I woke up with that anxious feeling again today, but this time it was in my chest, not my stomach. Like I have an anxious heart. My guy (who I am as yet unable to call anything other than ‘my guy’) came this morning to say goodbye to the girls and me, before leaving town to head south.
I have been doing a lot of work on being OK. I have realised that heartbreak in its essence is very selfish; through the fog of my own devastation I’ve not been clear on the needs of all the people around me or been able to hear any other point of view but my own. I’m not trying to not feel it, or not have the experience of it, but I am trying to shift my focus outwards, because when I do that my heart seems to hurt a whole lot less, and the people around me feel that. I’m especially trying to regroup for my family, my girls four.
Kids have such a simple view on saying goodbye. I do not think it has been easy at all for my biggest girl, and I can only love her even though I can see her pain. The other 3 can just put aside whatever any possibilities of meaning are and just run to hug him when he gets here, and chat to him about school and tell him they love him as they hug him goodbye and then head off to school chatting about their day. I made a real effort to be cool and brave this morning because those goodbyes are not about me, they are about them and I want them to see that when you love someone you can let them go with love. In the end it’s not anyone’s fault that we cannot agree on another way to do this together. If I trust that this is how it’s meant to be, then I’m not trying to make it something else that makes sense to me.

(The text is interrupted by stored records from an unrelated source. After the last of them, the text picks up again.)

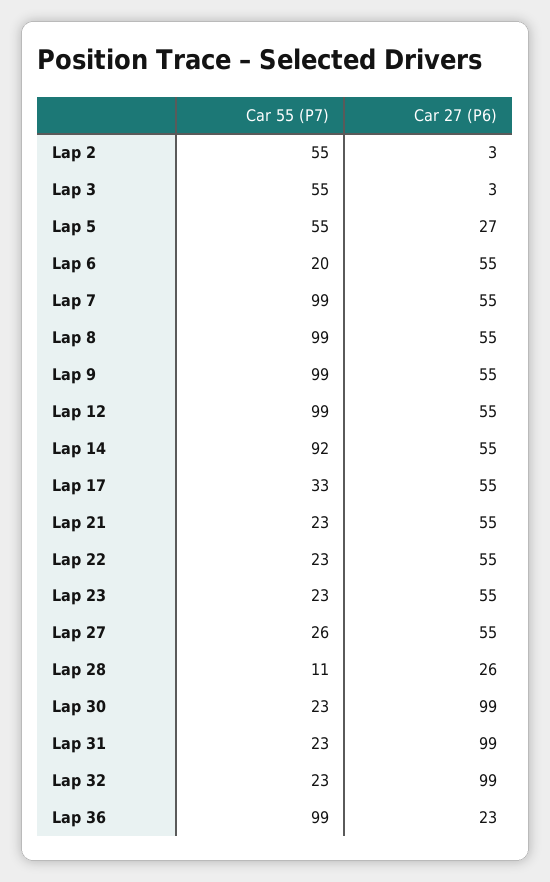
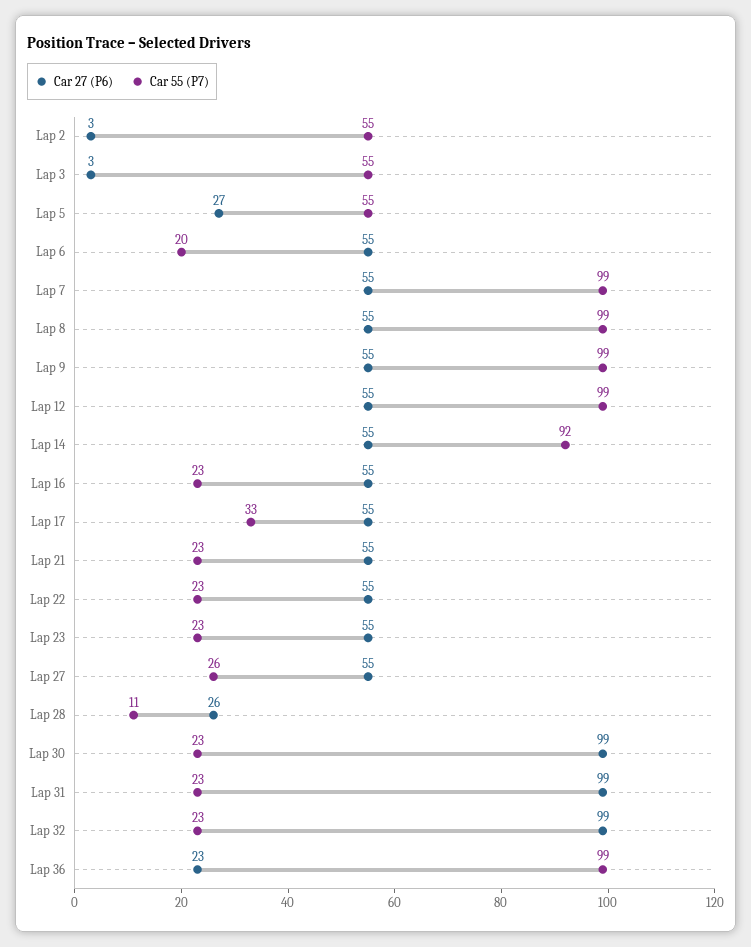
  {
    "Car 55 (P7)": {
      "Lap 2": 55,
      "Lap 3": 55,
      "Lap 5": 55,
      "Lap 6": 20,
      "Lap 7": 99,
      "Lap 8": 99,
      "Lap 9": 99,
      "Lap 12": 99,
      "Lap 14": 92,
      "Lap 17": 33,
      "Lap 21": 23,
      "Lap 22": 23,
      "Lap 23": 23,
      "Lap 27": 26,
      "Lap 28": 11,
      "Lap 30": 23,
      "Lap 31": 23,
      "Lap 32": 23,
-     "Lap 36": 99
+     "Lap 36": 99,
+     "Lap 16": 23
    },
    "Car 27 (P6)": {
      "Lap 2": 3,
      "Lap 3": 3,
      "Lap 5": 27,
      "Lap 6": 55,
      "Lap 7": 55,
      "Lap 8": 55,
      "Lap 9": 55,
      "Lap 12": 55,
      "Lap 14": 55,
      "Lap 17": 55,
      "Lap 21": 55,
      "Lap 22": 55,
      "Lap 23": 55,
      "Lap 27": 55,
      "Lap 28": 26,
      "Lap 30": 99,
      "Lap 31": 99,
      "Lap 32": 99,
-     "Lap 36": 23
+     "Lap 36": 23,
+     "Lap 16": 55
    }
  }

Yesterday in the car outside the supermarket (while I waited with the little two, while my biggest girl went to find special ingredients to make sugar free cheesecake which was taking ages and the little two were going nuts and jumping out of the sunroof and waving their Peppa Pig stuffed toys at their own reflection in the shop window) Miss 5 put on a new CD. Generally that would have been fine, but it was Acoustic Love Songs disc 2. Anyone know the first track on that CD? Goodbye my Lover by James Blunt. It lasted about 20 seconds before I turned into Psycho Mum and requested another song. Psycho-ly. So today in full surround stereo in my head is that song playing over and over. No wonder my heart is anxious.
My truth right now is this – I love him, I’m missing him, and I’m really sad about that. But I am allowing this to happen with as much graciousness as I can muster.
How do you say goodbye? You hug them so your hearts touch, and you touch their teary cheek with your teary cheek and you kiss their lips as though it is the last time. And say goodbye.